--- Supplied data Enclosed Below ---
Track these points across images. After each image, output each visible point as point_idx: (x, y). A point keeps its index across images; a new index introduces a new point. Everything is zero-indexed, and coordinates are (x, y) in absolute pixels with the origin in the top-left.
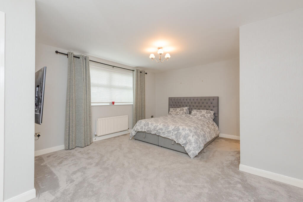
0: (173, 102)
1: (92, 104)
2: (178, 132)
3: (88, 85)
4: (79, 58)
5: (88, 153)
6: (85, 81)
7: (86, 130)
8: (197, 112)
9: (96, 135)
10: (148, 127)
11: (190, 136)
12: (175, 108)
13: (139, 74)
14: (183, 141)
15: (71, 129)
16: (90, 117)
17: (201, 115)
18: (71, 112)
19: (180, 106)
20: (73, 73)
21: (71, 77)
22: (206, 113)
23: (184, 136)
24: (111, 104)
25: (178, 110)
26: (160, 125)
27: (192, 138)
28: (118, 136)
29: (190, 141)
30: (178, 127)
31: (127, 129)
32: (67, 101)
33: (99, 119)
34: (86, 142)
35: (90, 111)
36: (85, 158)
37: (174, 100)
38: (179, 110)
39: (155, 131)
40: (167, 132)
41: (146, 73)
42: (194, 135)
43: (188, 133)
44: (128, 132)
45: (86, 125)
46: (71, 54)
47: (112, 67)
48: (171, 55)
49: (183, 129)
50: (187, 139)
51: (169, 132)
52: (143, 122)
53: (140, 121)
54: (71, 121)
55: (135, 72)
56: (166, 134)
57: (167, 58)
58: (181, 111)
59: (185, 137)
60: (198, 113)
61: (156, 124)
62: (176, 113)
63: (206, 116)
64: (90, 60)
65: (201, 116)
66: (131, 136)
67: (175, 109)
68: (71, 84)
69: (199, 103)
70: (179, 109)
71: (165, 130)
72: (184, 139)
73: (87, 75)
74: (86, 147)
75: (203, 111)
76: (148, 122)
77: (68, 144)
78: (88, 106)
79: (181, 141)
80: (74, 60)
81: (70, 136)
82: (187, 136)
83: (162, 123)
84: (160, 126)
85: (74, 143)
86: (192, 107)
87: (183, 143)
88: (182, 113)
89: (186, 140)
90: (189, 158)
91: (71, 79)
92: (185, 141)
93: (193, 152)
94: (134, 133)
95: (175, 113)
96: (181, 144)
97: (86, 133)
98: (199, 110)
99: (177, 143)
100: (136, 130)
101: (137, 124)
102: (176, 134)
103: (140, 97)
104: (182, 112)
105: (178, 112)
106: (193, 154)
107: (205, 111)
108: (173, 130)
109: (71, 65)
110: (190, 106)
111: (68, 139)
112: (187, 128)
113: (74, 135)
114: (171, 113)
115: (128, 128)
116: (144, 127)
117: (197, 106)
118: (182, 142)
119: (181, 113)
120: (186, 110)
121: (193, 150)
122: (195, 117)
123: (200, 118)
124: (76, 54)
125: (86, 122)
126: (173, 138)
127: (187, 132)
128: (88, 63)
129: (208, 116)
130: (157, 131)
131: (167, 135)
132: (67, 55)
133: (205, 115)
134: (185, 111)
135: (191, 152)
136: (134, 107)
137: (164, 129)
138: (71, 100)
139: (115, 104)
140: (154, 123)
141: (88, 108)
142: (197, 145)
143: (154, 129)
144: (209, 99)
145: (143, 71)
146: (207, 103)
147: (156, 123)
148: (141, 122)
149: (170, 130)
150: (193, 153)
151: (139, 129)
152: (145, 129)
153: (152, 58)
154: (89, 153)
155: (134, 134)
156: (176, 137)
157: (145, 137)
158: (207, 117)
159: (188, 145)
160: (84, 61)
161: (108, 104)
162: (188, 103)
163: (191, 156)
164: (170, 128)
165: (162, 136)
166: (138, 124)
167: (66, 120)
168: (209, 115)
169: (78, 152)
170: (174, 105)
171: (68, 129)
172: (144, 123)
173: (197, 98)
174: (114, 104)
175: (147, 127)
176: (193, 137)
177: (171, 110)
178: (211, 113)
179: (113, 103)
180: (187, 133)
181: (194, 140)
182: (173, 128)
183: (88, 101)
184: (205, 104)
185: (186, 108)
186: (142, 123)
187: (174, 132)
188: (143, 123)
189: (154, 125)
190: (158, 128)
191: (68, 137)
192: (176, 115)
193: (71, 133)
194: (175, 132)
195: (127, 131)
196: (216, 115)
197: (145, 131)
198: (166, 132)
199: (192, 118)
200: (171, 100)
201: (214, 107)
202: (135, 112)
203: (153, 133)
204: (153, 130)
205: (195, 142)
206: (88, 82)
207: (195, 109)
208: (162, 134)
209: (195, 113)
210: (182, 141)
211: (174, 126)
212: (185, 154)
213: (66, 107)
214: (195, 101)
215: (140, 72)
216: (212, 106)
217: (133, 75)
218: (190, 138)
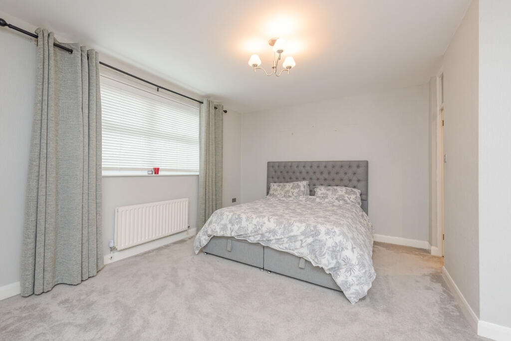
--- End of Enclosed Supplied data ---
- [What to produce]
Take the entries above and restate them word for word, minus their images.

- [Exercise solution]
Track these points across images. After each image, output each visible point as point_idx: (x, y). A point keeps its index across images; a new index introduces a new point. Everything is zero-indexed, and coordinates are (x, y) in absolute pixels with the origin in the top-left.
0: (173, 102)
1: (92, 104)
2: (178, 132)
3: (88, 85)
4: (79, 58)
5: (88, 153)
6: (85, 81)
7: (86, 130)
8: (197, 112)
9: (96, 135)
10: (148, 127)
11: (190, 136)
12: (175, 108)
13: (139, 74)
14: (183, 141)
15: (71, 129)
16: (90, 117)
17: (201, 115)
18: (71, 112)
19: (180, 106)
20: (73, 73)
21: (71, 77)
22: (206, 113)
23: (184, 136)
24: (111, 104)
25: (178, 110)
26: (160, 125)
27: (192, 138)
28: (118, 136)
29: (190, 141)
30: (178, 127)
31: (127, 129)
32: (67, 101)
33: (99, 119)
34: (86, 142)
35: (90, 111)
36: (85, 158)
37: (174, 100)
38: (179, 110)
39: (155, 131)
40: (167, 132)
41: (146, 73)
42: (194, 135)
43: (188, 133)
44: (128, 132)
45: (86, 125)
46: (71, 54)
47: (112, 67)
48: (171, 55)
49: (183, 129)
50: (187, 139)
51: (169, 132)
52: (143, 122)
53: (140, 121)
54: (71, 121)
55: (135, 72)
56: (166, 134)
57: (167, 58)
58: (181, 111)
59: (185, 137)
60: (198, 113)
61: (156, 124)
62: (176, 113)
63: (206, 116)
64: (90, 60)
65: (201, 116)
66: (131, 136)
67: (175, 109)
68: (71, 84)
69: (199, 103)
70: (179, 109)
71: (165, 130)
72: (184, 139)
73: (87, 75)
74: (86, 147)
75: (203, 111)
76: (148, 122)
77: (68, 144)
78: (88, 106)
79: (181, 141)
80: (74, 60)
81: (70, 136)
82: (187, 136)
83: (162, 123)
84: (160, 126)
85: (74, 143)
86: (192, 107)
87: (183, 143)
88: (182, 113)
89: (186, 140)
90: (189, 158)
91: (71, 79)
92: (185, 141)
93: (193, 152)
94: (134, 133)
95: (175, 113)
96: (181, 144)
97: (86, 133)
98: (199, 110)
99: (177, 143)
100: (136, 130)
101: (137, 124)
102: (176, 134)
103: (140, 97)
104: (182, 112)
105: (178, 112)
106: (193, 154)
107: (205, 111)
108: (173, 130)
109: (71, 65)
110: (190, 106)
111: (68, 139)
112: (187, 128)
113: (74, 135)
114: (171, 113)
115: (128, 128)
116: (144, 127)
117: (197, 106)
118: (182, 142)
119: (181, 113)
120: (186, 110)
121: (193, 150)
122: (195, 117)
123: (200, 118)
124: (76, 54)
125: (86, 122)
126: (173, 138)
127: (187, 132)
128: (88, 63)
129: (208, 116)
130: (157, 131)
131: (167, 135)
132: (67, 55)
133: (205, 115)
134: (185, 111)
135: (191, 152)
136: (134, 107)
137: (164, 129)
138: (71, 100)
139: (115, 104)
140: (154, 123)
141: (88, 108)
142: (197, 145)
143: (154, 129)
144: (209, 99)
145: (143, 71)
146: (207, 103)
147: (156, 123)
148: (141, 122)
149: (170, 130)
150: (193, 153)
151: (139, 129)
152: (145, 129)
153: (152, 58)
154: (89, 153)
155: (134, 134)
156: (176, 137)
157: (145, 137)
158: (207, 117)
159: (188, 145)
160: (84, 61)
161: (108, 104)
162: (188, 103)
163: (191, 156)
164: (170, 128)
165: (162, 136)
166: (138, 124)
167: (66, 120)
168: (209, 115)
169: (78, 152)
170: (174, 105)
171: (68, 129)
172: (144, 123)
173: (197, 98)
174: (114, 104)
175: (147, 127)
176: (193, 137)
177: (171, 110)
178: (211, 113)
179: (113, 103)
180: (187, 133)
181: (194, 140)
182: (173, 128)
183: (88, 101)
184: (205, 104)
185: (186, 108)
186: (142, 123)
187: (174, 132)
188: (143, 123)
189: (154, 125)
190: (158, 128)
191: (68, 137)
192: (176, 115)
193: (71, 133)
194: (175, 132)
195: (127, 131)
196: (216, 115)
197: (145, 131)
198: (166, 132)
199: (192, 118)
200: (171, 100)
201: (214, 107)
202: (135, 112)
203: (153, 133)
204: (153, 130)
205: (195, 142)
206: (88, 82)
207: (195, 109)
208: (162, 134)
209: (195, 113)
210: (182, 141)
211: (174, 126)
212: (185, 154)
213: (66, 107)
214: (195, 101)
215: (140, 72)
216: (212, 106)
217: (133, 75)
218: (190, 138)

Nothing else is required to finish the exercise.